As I began my walk at the outdoor labyrinth at a retreat center on this exceptionally warm January morning, I reflected on the last experience. It was World Labyrinth Day 2018. God had walked with me as I sought a solution to a thorny situation. Should I walk away, risking a $200 down payment and my reputation? Or should I do nothing and stay? The answer had come quickly on the contemplative, focused stroll.
Almost 2 years later, I was once again walking a labyrinthine maze, seeking balm or a word from God. Losses weighed me down. The death, 3 days earlier, of a somewhat forgotten and troubled brother left me distressed. Ozzie and I had not kept in touch, not spoken in over 2 years. We had not quarreled – just lived in different worlds. He was a good and generous man but often managed to get into disastrous conflicts. Now we were planning his funeral. I regretted how I had judged him for the perceived mistakes he had made. As I walked I was confronted with the knowledge that I could have been more – more kind, more patience, more present. The loss was not mine alone to bear. But I was deeply affected. I lamented not taking the opportunity to offer counsel and support to my brother. I had left that to his other siblings.
The day after my brother’s death, my Samsung s6 had a meltdown. Minutes later, 3000 photos accumulated over 4 years of travel and across 11 countries were erased. And yes, I must be the only person in the world who had not backed anything up on a laptop or external drive. The wireless store salesman, in between selling me on an upgrade, suggested a place on 1st Avenue where the pictures possibly could be recovered for a hefty price. But that was not an option. I had a funeral to help pay for. My pragmatic side knew the pictures were secondary, but the loss still stung. A cherished part of my story was gone. I was overwhelmed and pensive. I was living in that head space where more trouble and danger was coming.
What next, God?
A gust of wind rustled nearby branches and lifted a few of the dried leaves on the grass near my path. I stood still in that moment. And as if out of nowhere came the words…Nothing matters but the sustaining love of God. I looked down and my feet had come to the end of the prayer walk.
If only momentary, I felt comforted. Death and loss are part of the journey and will be encountered from time to time.
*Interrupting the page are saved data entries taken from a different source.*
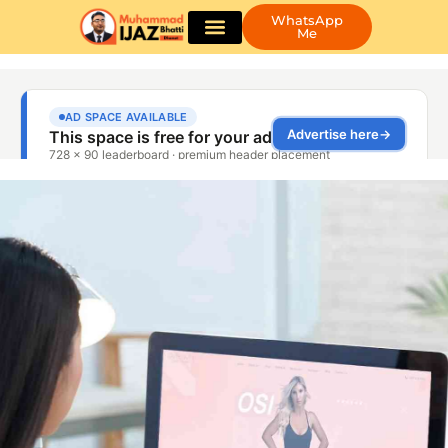
WhatsApp
Me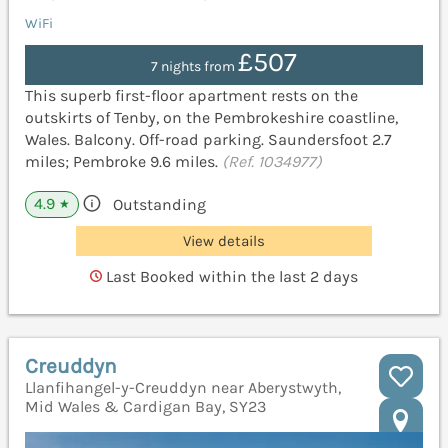
WiFi
£507
7 nights from
This superb first-floor apartment rests on the
outskirts of Tenby, on the Pembrokeshire coastline,
Wales. Balcony. Off-road parking. Saundersfoot 2.7
miles; Pembroke 9.6 miles.
(Ref. 1034977)
4.9
Outstanding
★
View details
Last Booked within the last 2 days
Creuddyn
Llanfihangel-y-Creuddyn near Aberystwyth,
Mid Wales & Cardigan Bay, SY23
But I was not alone.
Jesus said “… surely I am with you always, to the very end of the age. Matthew 28:20
4 responses to “A Walk with God”
Annemarie’s story was inspiring as we all face choices and decisions and I needed to be reminded we are never alone – God is right there with us.
Annemarie, thank you for sharing your personal story. I was very touched especially by the words, “Nothing matters but the sustaining love of God.” Such powerful words and such truth. May I keep them close as I journey this Lent season. Blessings to you!
Wow. What a powerful piece. Thank you.
Thank you so much for sharing such an intimate and powerfully moving step in your walk with God, Anne Marie.